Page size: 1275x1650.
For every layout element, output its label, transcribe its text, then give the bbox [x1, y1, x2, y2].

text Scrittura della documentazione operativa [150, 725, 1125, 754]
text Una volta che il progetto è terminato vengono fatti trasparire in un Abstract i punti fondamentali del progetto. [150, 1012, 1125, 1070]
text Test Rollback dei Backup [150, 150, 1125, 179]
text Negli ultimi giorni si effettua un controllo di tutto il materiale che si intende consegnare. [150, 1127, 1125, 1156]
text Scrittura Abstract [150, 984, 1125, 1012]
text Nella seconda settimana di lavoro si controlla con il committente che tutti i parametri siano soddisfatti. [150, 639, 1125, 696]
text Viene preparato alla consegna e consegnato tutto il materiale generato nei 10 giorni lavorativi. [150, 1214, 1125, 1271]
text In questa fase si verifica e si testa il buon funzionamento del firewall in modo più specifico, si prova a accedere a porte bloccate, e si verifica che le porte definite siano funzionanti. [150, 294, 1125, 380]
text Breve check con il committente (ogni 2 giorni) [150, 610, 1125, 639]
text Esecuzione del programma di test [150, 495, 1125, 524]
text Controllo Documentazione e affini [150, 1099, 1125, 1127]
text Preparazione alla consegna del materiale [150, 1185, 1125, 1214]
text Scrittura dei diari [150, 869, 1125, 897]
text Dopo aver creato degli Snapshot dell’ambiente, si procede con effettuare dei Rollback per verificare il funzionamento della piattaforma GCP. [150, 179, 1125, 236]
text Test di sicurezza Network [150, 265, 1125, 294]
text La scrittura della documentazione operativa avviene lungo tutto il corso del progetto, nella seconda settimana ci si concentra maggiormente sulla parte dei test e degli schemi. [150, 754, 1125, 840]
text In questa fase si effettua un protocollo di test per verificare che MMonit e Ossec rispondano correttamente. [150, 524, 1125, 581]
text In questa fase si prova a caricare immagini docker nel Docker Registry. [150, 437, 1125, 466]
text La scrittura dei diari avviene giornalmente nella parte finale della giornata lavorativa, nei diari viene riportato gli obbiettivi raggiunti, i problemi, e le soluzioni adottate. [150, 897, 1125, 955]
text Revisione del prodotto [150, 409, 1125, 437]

-=-=-=-=-

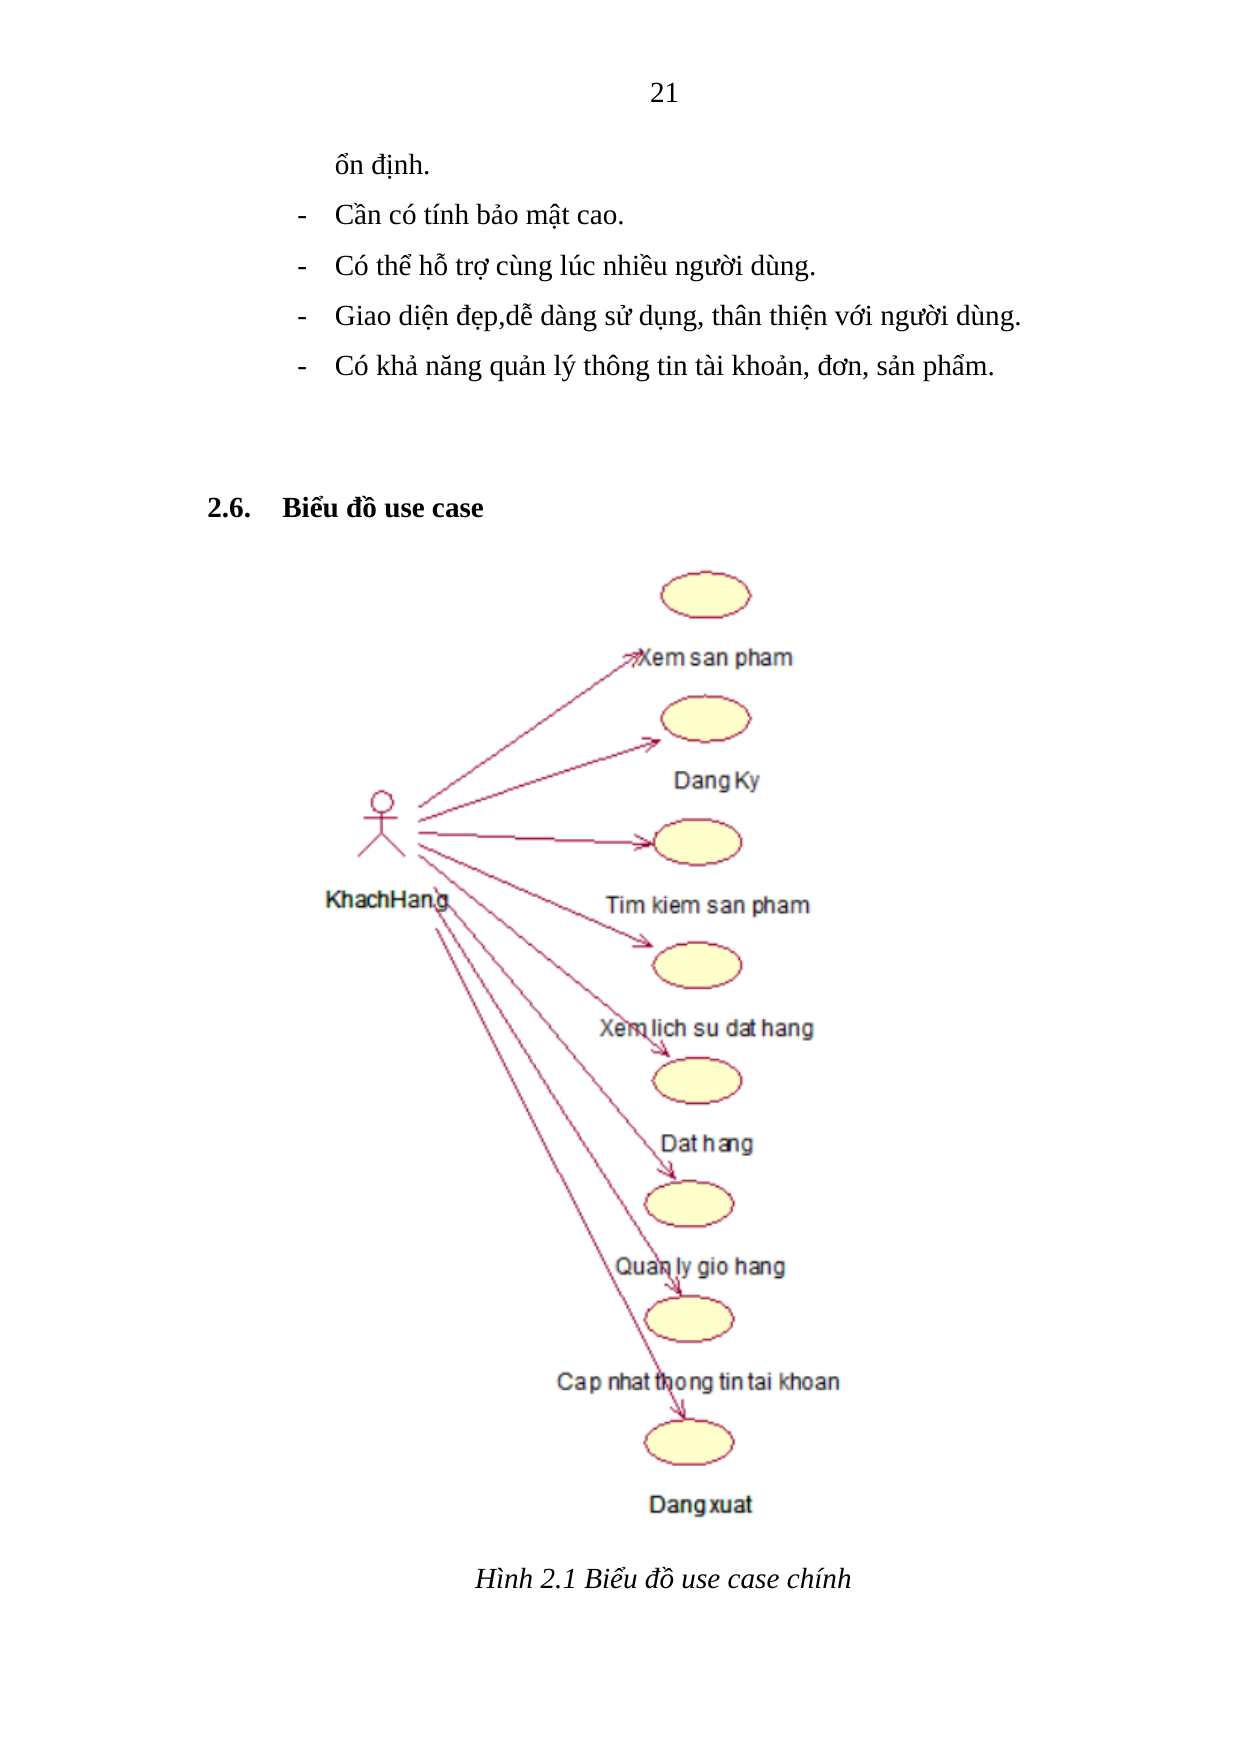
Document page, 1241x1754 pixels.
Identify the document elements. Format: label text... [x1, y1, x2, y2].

-=-=-=-=-

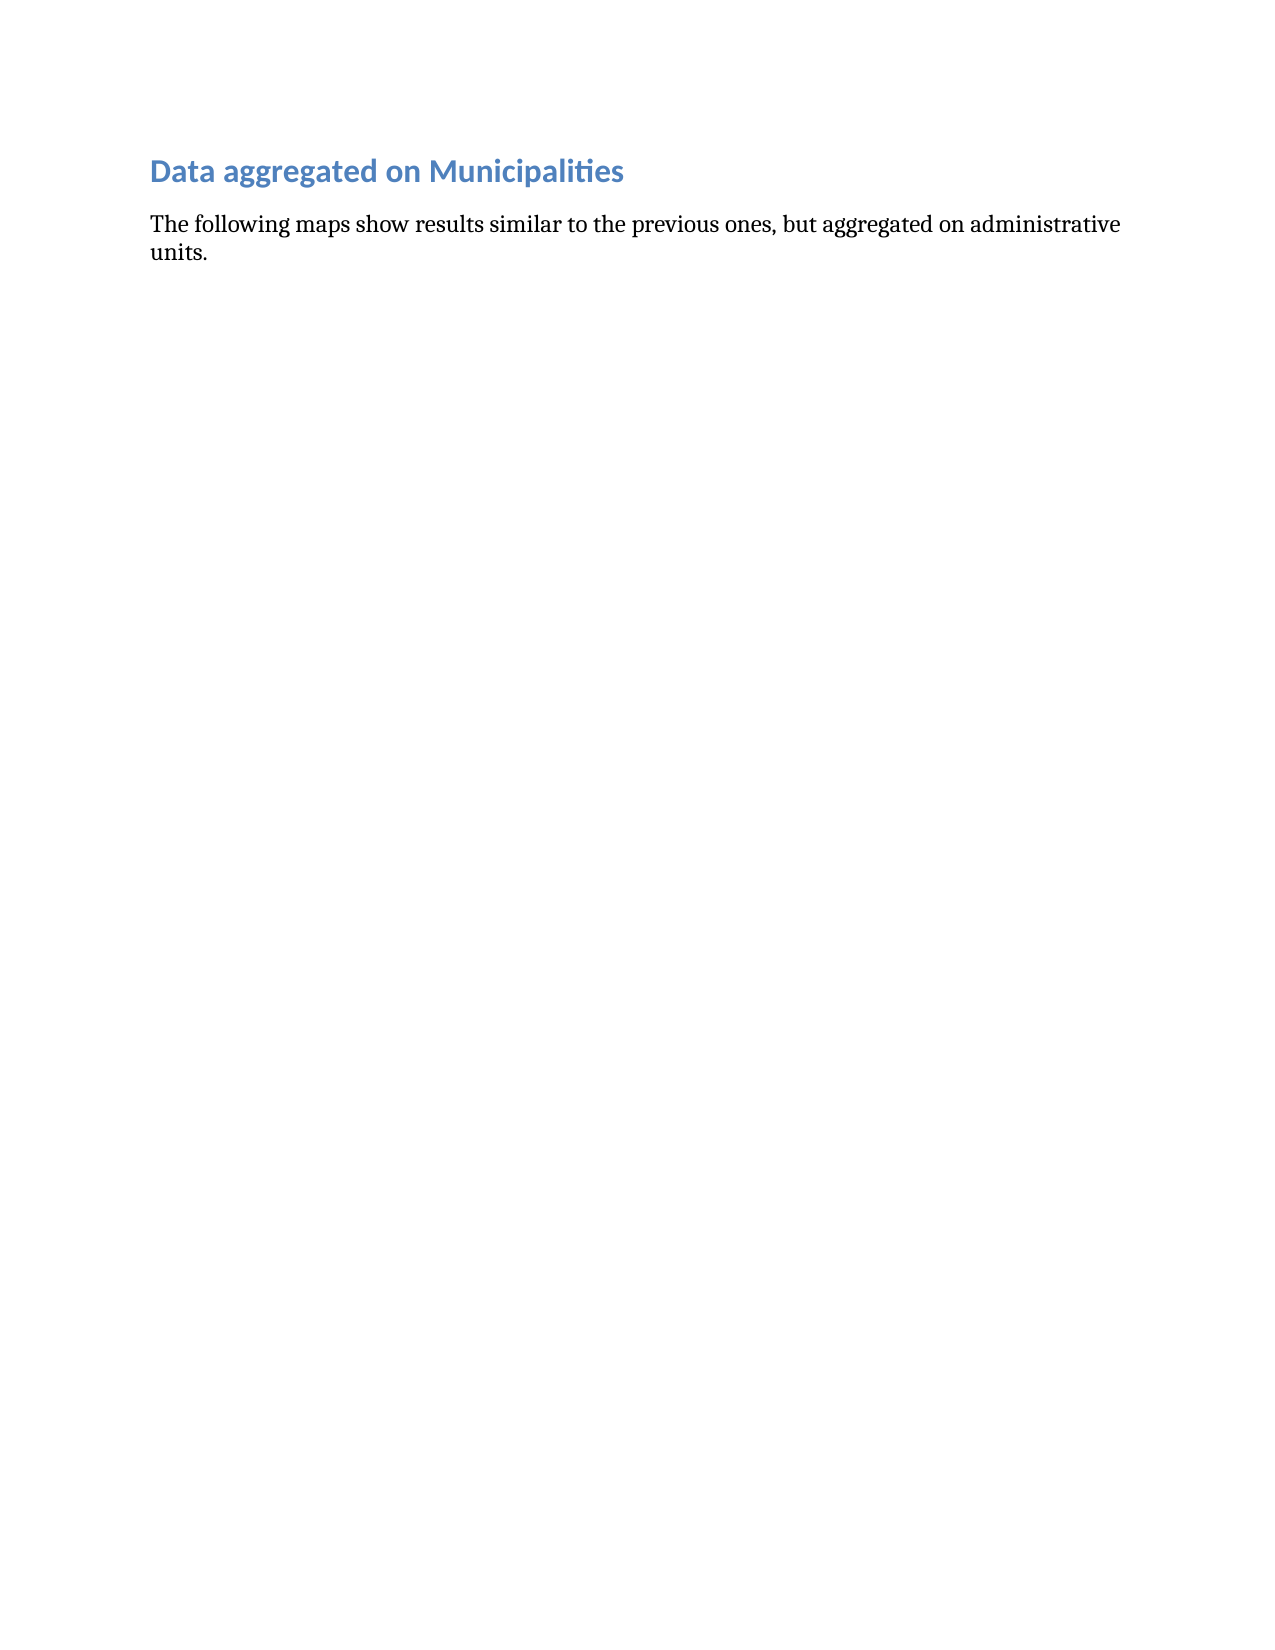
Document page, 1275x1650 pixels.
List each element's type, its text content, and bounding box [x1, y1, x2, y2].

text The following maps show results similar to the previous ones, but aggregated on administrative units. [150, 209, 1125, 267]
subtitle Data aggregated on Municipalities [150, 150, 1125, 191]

-=-=-=-=-

§ ASSIGNMENT: Of the records above, copy each line that includes "pixels".

§ EXPECTED OUTPUT:
Document page, 1241x1754 pixels.
Document page, 1275x1650 pixels.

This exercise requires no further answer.